Reading text section start

Last visit was: Thu May 01, 2025 11:56 am
It is currently Thu May 01, 2025 11:56 am



 [ 39 posts ]  Go to page Previous  1, 2, 3  Next
 Tugman 18-bit Stack CPU 
Author Message

Joined: Tue Sep 03, 2024 6:20 pm
Posts: 33
No breaking changes to the assembly/existing code, but got everything clean. Sitting at 512 LUTS/50.9MHz.

AND TOS preserves the C flag, to allow the instruction to return with C intact (other ALU operations trashed C so I couldn't return flags). This makes coding nicer. For instance, here is an input routine that converts ASCII to hex nybbles, returning C and original character on error:
Code:
;==============================================================================
; a2h (a--h/nc or a,?/c    If carry set, it is not a hex digit.
;
a2h:    lit     $30               
        op      OP_XOR,B_NOS        ;(a,n--) transform so '0-9' is 0-9         
        lit     10
        op      OP_SUB,B_NOS        ;(a,n,n-10) check upper range
        jcd     .digit
        lit     $3FF89             
        op      OP_ADD,B_NOS,DSPD   ;move 'A-F' to -6:-1; G will set C
        jc      .return               ;>F
        lit     $3FFFA
        op      OP_SUB,B_NOS
        jcd     .return              ;<A
.digit: lit     $F
         op     OP_AND,B_NOS,DSPD2,RSPD,RET  ;no carry
.return: op    OP_AND,B_TOS,RSPD,RET  ;carry-preserving return


Tue Sep 10, 2024 1:15 am

Joined: Tue Sep 03, 2024 6:20 pm
Posts: 33
It got too confusing, so I cleared up the meaning of a couple of things, keeping the ISA identical:

It's all about the ALU_C and ALU_N bits in the instruction.

Reading text section end
Excerpted data section start

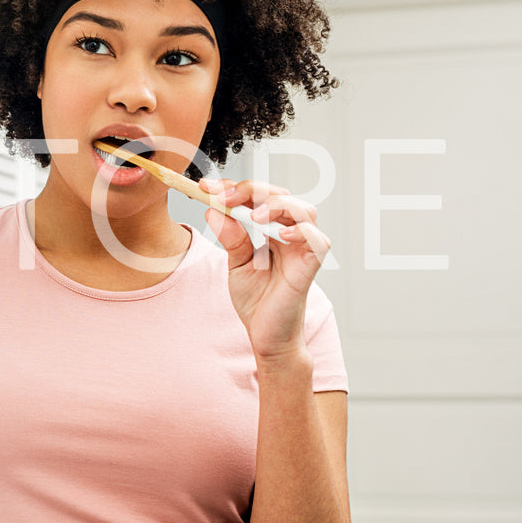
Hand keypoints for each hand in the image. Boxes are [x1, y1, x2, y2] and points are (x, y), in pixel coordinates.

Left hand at [199, 177, 330, 361]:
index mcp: (271, 230)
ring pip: (303, 209)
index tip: (205, 187)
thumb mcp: (236, 264)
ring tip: (253, 215)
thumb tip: (213, 209)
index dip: (233, 188)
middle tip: (223, 196)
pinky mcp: (311, 265)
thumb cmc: (256, 300)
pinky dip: (300, 231)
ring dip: (276, 205)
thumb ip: (230, 237)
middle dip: (250, 189)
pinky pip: (316, 239)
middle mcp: (290, 234)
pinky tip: (279, 235)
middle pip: (280, 194)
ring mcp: (302, 248)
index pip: (256, 197)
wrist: (266, 335)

Excerpted data section end

→ What you will do:
a: Copy the Tugman CPU thread from "AND TOS preserves" to "a hex digit.".
b: Carry on the Tugman CPU thread from the point where it ends.
None of the items are needed here.

→ Answers below:
a:
AND TOS preserves the C flag, to allow the instruction to return with C intact (other ALU operations trashed C so I couldn't return flags). This makes coding nicer. For instance, here is an input routine that converts ASCII to hex nybbles, returning C and original character on error:
Code:
;==============================================================================
; a2h (a--h/nc or a,?/c    If carry set, it is not a hex digit.

b:
All logical operations can clear, set, or preserve the carry flag. Normally clear; ALU_C means keep carry, ALU_N means negate carry (and ALU_A!). Now it is very obvious how to deal with carry.

For the shift instruction, ALU_C and ALU_N are used to turn it into rotate (ALU_N), or rotate with carry (ALU_C).

For add, ALU_N makes it subtract, and ALU_C makes it into ADC/SBC.

Still at 480 LUTs/ 49.626MHz.


Tue Sep 10, 2024 5:35 pm

Joined: Tue Sep 03, 2024 6:20 pm
Posts: 33
Spent all day yesterday tracking down a terrible bug. Turned out that the UART dropped a bit under certain strange conditions. More on that in the UART topic at 6502.org http://forum.6502.org/viewtopic.php?f=10&t=8142&p=109615#p109615.

But I think I love coding with this CPU in assembly. The monitor is almost done.


Wed Sep 11, 2024 4:40 pm

Joined: Tue Sep 03, 2024 6:20 pm
Posts: 33
Problem solved!

The clue: Sequences like $3FFFF, $0010C would result in very consistent corruption of an address ending in C. On a whim I changed the data written to $0010E, and the corrupted address ended in $E!

It's not the UART.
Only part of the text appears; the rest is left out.